What is the S.M.A.R.T. value in Nexthink?
What is the S.M.A.R.T. value in Nexthink?
S.M.A.R.T. - Self Monitoring, Analysis and Reporting Technology
S.M.A.R.T. is allowing Nexthink to monitor the health of the hard drive.
Description of Nexthink and S.M.A.R.T.
Based on the IT best practices used by software and hardware vendors, Nexthink uses an algorithm in charge of computing the values coming from the Collector and storing only one value, the result of the combination of the S.M.A.R.T. values, the S.M.A.R.T. index.
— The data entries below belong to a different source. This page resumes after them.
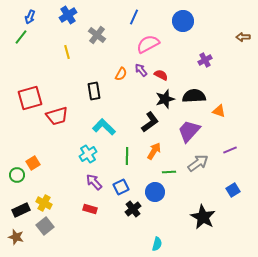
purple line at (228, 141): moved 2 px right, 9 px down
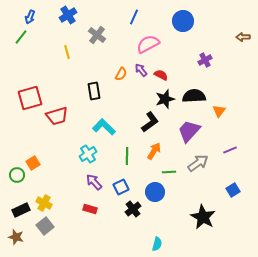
orange triangle at (219, 111): rotated 48 degrees clockwise
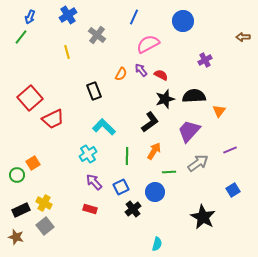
black rectangle at (94, 91): rotated 12 degrees counterclockwise
red square at (30, 98): rotated 25 degrees counterclockwise
red trapezoid at (57, 116): moved 4 px left, 3 px down; rotated 10 degrees counterclockwise
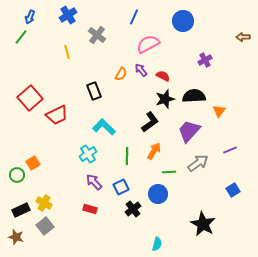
red semicircle at (161, 75): moved 2 px right, 1 px down
red trapezoid at (53, 119): moved 4 px right, 4 px up
blue circle at (155, 192): moved 3 px right, 2 px down
black star at (203, 217): moved 7 px down
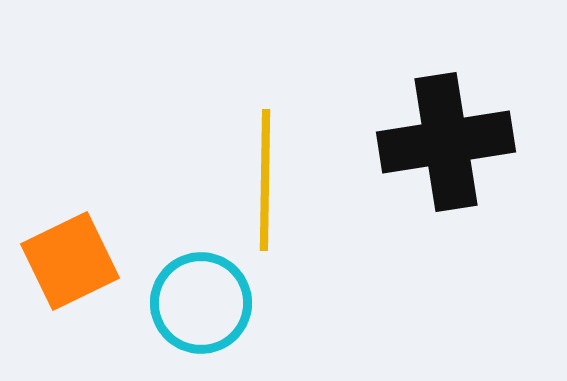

Having a low value for the S.M.A.R.T. index is not necessarily alarming as it won't tell you that the hard drive will fail or the endpoint system will have issues straight away or in 56 minutes or in 2 weeks. What it does tell you is that the values reported by the Collector are making us lower the degree of confidence we have in the hard drive. When the index value is very low, it's time to ask the IT technician to go on-site and use the proprietary software to have the official diagnostic.
The algorithm will take the following items into account to estimate the index.
Power Cycle Count
Reallocation Event Count
Current Pending Sector Count
Reallocated Sectors Count
Uncorrectable Sector Count
Load Cycle Count
Write Error Rate
For SSD, the calculation is based on "Power Cycle Count" only, as the other metrics do not apply to SSD.
The hard disk manufacturers designing and producing the hardware and the associated software have their own protocol and have their own way of interrogating their components. This is not something that is necessarily publicly made available. A part of it may be, but not all of it. So it is very difficult to provide detailed information about the actual state of the disk.
In order to reduce the space used by the Engine database and prevent the Engine process to be overloaded with S.M.A.R.T. values, the Engine does not keep the history of the S.M.A.R.T. values.
When it comes to S.M.A.R.T. index monitoring, things can be quite tricky as we can really only read the values that the system is reporting and we won't be able to go as deep as the proprietary software in order to retrieve the detailed information regarding the hardware status. Hard drive manufacturers such as Seagate, Western Digital and others will have the right tools in order to troubleshoot and give the final diagnostics regarding the health of the hardware components of a hard drive.
The lower the index is, the lower confidence Nexthink would have in the hard drive short term health.
The higher the index is, the higher confidence Nexthink would have in the hard drive long term health.
Example of how to use the S.M.A.R.T. values in a real life situation
The idea here is not necessarily to focus on the value but more on the evolution of it. If you have one or several devices having a S.M.A.R.T. index of 90% one week and the other week 80% it's not really alarming, but you should keep an eye on them. But if for another device the index goes from 90% one week to 55% the following week, you should somehow monitor closely the evolution of the S.M.A.R.T. index for this device.
The best tool for creating a historical trend is the Portal, as it is the designated tool for long term analysis and metrics evolution monitoring.
Having a S.M.A.R.T. index of X% doesn't mean that the Collector is relying on any specific value but on the overall health of a given hard disk. For example, if your device is powered on and working non-stop for 2 weeks, the S.M.A.R.T. index will increase because there is a potential risk for the hard disk to decrease its performance but it does not mean that the hard disk is in danger and must be replaced.
For example, here we have alerts on a laptop that has been running for months without a reboot. The operating system is working fine. In that case, a S.M.A.R.T. parameter is giving us the information that the disk has been powered on for a long time.
Based on that, the algorithm used by Nexthink is emphasizing this information and lowering the disk S.M.A.R.T. index. The S.M.A.R.T. index status will be useful to know that something could be potentially at risk for the hard disk on a given device. Nexthink will provide the first S.M.A.R.T. index status in order to let you decide whether you want to push the investigations further or not. Then you can use a third-party application of your choice to troubleshoot the possible issue.
If the third-party application tells you that there is no error even if a computer has been running for 6 months, there is probably no error but Nexthink will lower the ratio as the algorithm considers that this scenario could lead to future hard disk issues.